I've got a Linux machine (Ubuntu 18.04) with two 4Tb HDDs that are joined into an LVM group. That PC has also two 1.8 Tb SSDs. OS is installed on a separate NVME drive.
Recently our bosses have purchased 10 more SSDs of 4 Tb. I've installed 8 of them into the PC, other two drives are left as spare parts (there were no free slots for all ten drives).
Due to warranty restrictions from the PC vendor, I cannot replace HDDs or 1.8Tb SSDs with 4Tb SSDs. I can just add new SSDs.
I'd like to use all these solid state drives as one large data storage with capabilities of error recovery.
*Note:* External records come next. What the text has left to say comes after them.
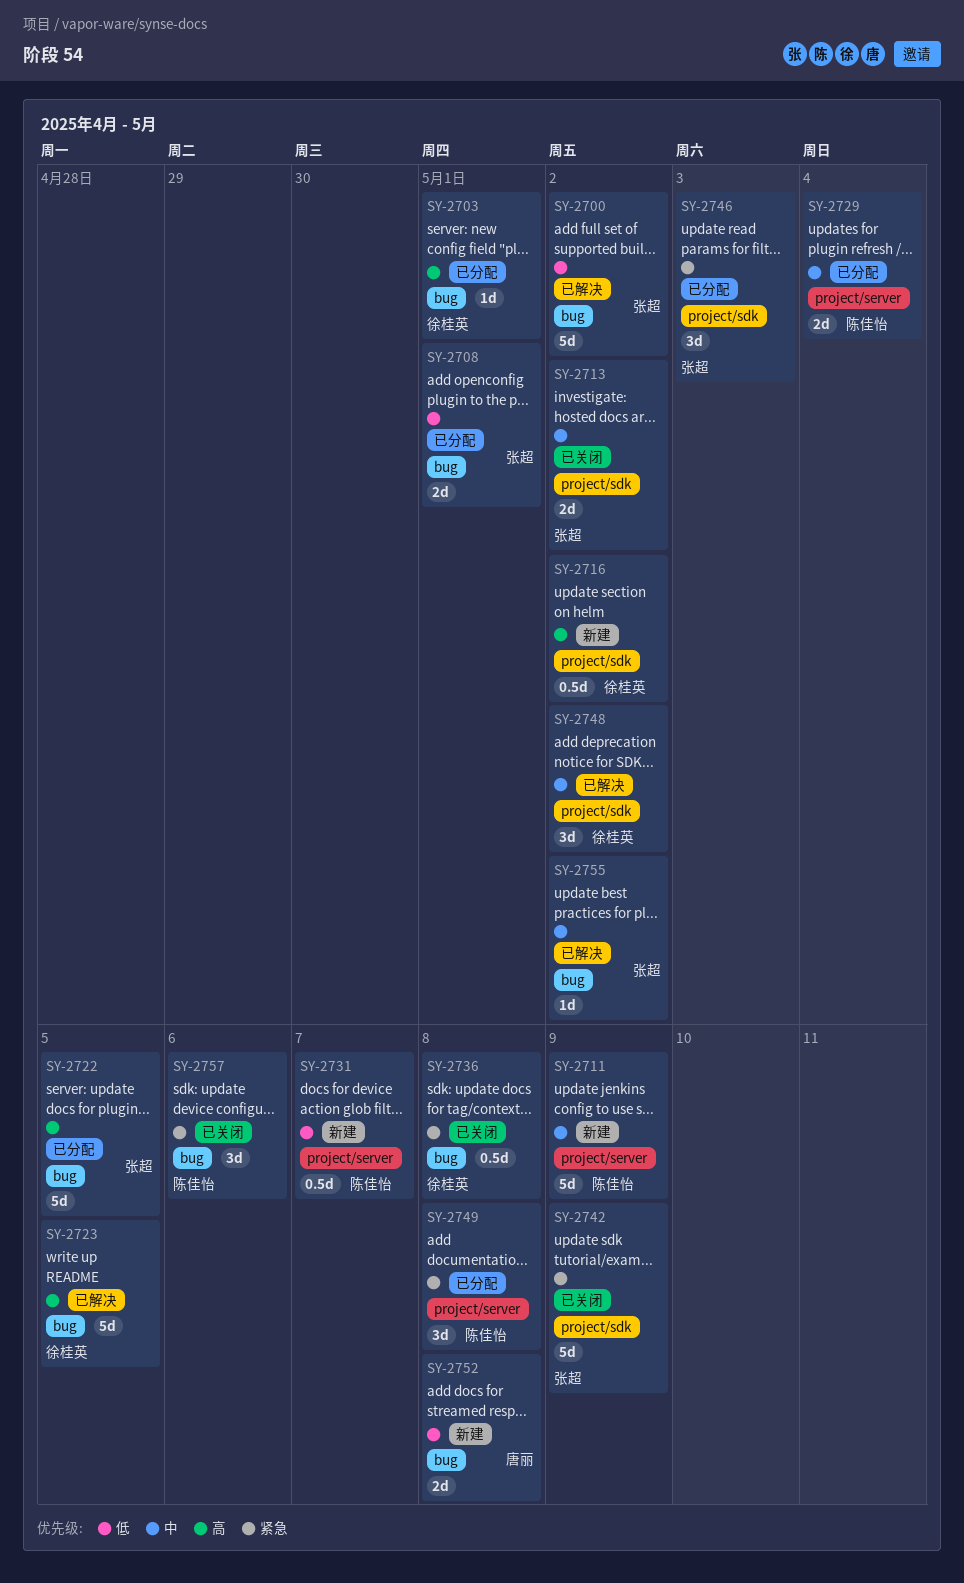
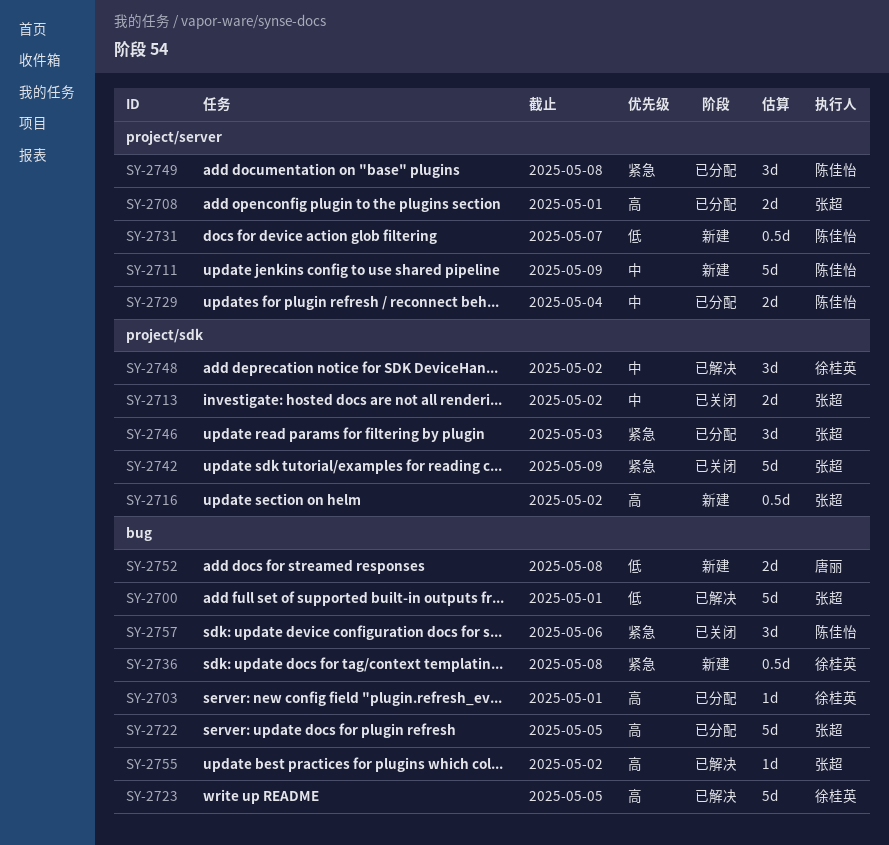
SY-2700, due: May 2 -> May 1
SY-2708, priority: 低 -> 高
SY-2708, label: bug -> project/server
SY-2716, owner: 徐桂英 -> 张超
SY-2736, status: 已关闭 -> 新建
SY-2755, priority: 中 -> 高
Purpose of that data storage is storing data sets for machine learning tasks (many relatively small files accessed randomly).
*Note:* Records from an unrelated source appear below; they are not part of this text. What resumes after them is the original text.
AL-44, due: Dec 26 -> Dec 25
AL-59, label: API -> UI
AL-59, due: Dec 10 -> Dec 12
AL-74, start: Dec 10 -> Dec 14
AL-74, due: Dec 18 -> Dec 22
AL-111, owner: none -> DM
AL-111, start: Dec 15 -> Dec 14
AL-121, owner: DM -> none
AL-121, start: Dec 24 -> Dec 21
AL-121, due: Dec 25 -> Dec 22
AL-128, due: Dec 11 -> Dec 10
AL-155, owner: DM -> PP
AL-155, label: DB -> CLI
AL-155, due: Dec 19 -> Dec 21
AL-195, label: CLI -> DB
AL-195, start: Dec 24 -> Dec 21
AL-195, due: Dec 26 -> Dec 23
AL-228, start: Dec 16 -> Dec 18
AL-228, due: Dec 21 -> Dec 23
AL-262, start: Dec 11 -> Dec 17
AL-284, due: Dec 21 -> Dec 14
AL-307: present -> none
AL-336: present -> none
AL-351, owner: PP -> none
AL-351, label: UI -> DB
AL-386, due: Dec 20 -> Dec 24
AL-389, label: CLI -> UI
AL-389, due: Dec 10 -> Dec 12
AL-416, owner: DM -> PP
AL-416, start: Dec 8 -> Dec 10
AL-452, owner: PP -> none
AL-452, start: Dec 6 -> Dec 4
From what I've read, I conclude that I should join those drives to one or several RAID5 groups and then create LVM group on top of them.
However, I cannot figure out optimal grouping.
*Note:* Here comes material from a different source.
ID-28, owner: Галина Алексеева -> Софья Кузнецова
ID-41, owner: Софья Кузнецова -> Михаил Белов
Things are somewhat complicated by the fact that some of these drives are used now, and data should not be lost. And I don't have additional drives for backup.
My current config is the following: five 4Tb SSDs are free and not formatted; one 4Tb SSD is occupied by almost 100%, two 1.8Tb SSDs and two 4Tb SSDs are joined to one LVM group.
Here is the output of lsblk:
NAME MAJ:MIN RM SIZE RO TYPE MOUNTPOINT
loop0 7:0 0 89.1M 1 loop /snap/core/7917
loop1 7:1 0 89.1M 1 loop /snap/core/8039
sda 8:0 0 3.7T 0 disk
└─vg0-lv--0 253:0 0 10.8T 0 lvm /ssdata
sdb 8:16 0 3.7T 0 disk
└─vg0-lv--0 253:0 0 10.8T 0 lvm /ssdata
sdc 8:32 0 3.7T 0 disk
sdd 8:48 0 3.7T 0 disk
sde 8:64 0 1.8T 0 disk
└─vg0-lv--0 253:0 0 10.8T 0 lvm /ssdata
sdf 8:80 0 1.8T 0 disk
└─vg0-lv--0 253:0 0 10.8T 0 lvm /ssdata
sdg 8:96 0 3.7T 0 disk
└─vg1-lv--0 253:1 0 7.3T 0 lvm /home
sdh 8:112 0 3.7T 0 disk
└─vg1-lv--0 253:1 0 7.3T 0 lvm /home
sdi 8:128 0 3.7T 0 disk /mnt/SAITds
sdj 8:144 0 3.7T 0 disk
sdk 8:160 0 3.7T 0 disk
sdl 8:176 0 3.7T 0 disk
nvme0n1 259:0 0 477G 0 disk
├─nvme0n1p1 259:1 0 1M 0 part
├─nvme0n1p2 259:2 0 200G 0 part /
├─nvme0n1p3 259:3 0 150G 0 part
└─nvme0n1p4 259:4 0 127G 0 part [SWAP]
This output shows my previous experiments. I've played with LVM grouping and extended SSD LVM group with two more 4Tb SSDs.
My questions are:
what is the best grouping of these drives into RAID and LVM?
am I right that RAID5 array is not possible on drives of different sizes?
what could be the algorithm for "online" creation and growing of RAID/LVM groups so that data are preserved (moving data to another directory is allowed)?
Update: Motherboard of that PC is ASUS Z10PE-D8 WS. According to the specifications, it supports RAID - 0, 1, 5, and 10. However, I cannot figure what this "support" means.
So, I've got two options: software Linux raid with md utilities or hardware raid from the motherboard.